▸ TASK DETAILS
Gather all lines in the entries below that include the word "depth".

▸ THE INPUT
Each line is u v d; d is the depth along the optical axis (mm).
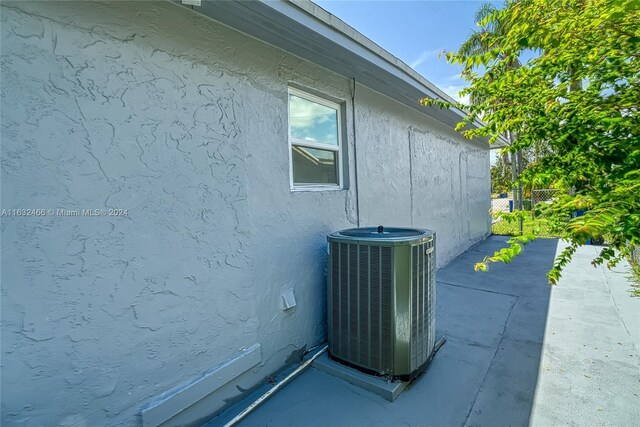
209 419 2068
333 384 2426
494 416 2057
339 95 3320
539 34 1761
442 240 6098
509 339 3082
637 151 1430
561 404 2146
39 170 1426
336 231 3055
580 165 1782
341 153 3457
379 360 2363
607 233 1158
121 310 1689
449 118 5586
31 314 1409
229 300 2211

==

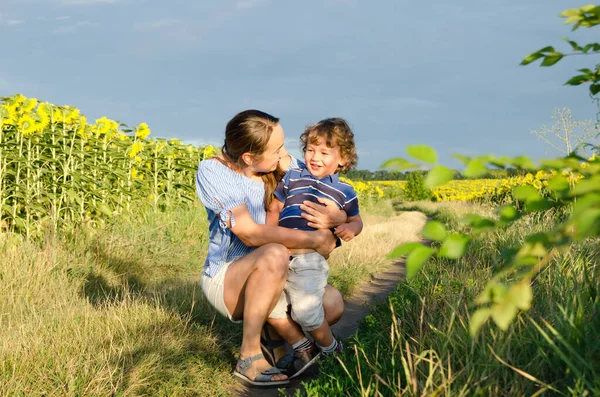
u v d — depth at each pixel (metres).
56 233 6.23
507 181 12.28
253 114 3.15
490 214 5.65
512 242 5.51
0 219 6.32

▸ EXPECTED ANSWER
Each line is u v d; d is the depth along the optical axis (mm).
u v d — depth at each pixel (metres).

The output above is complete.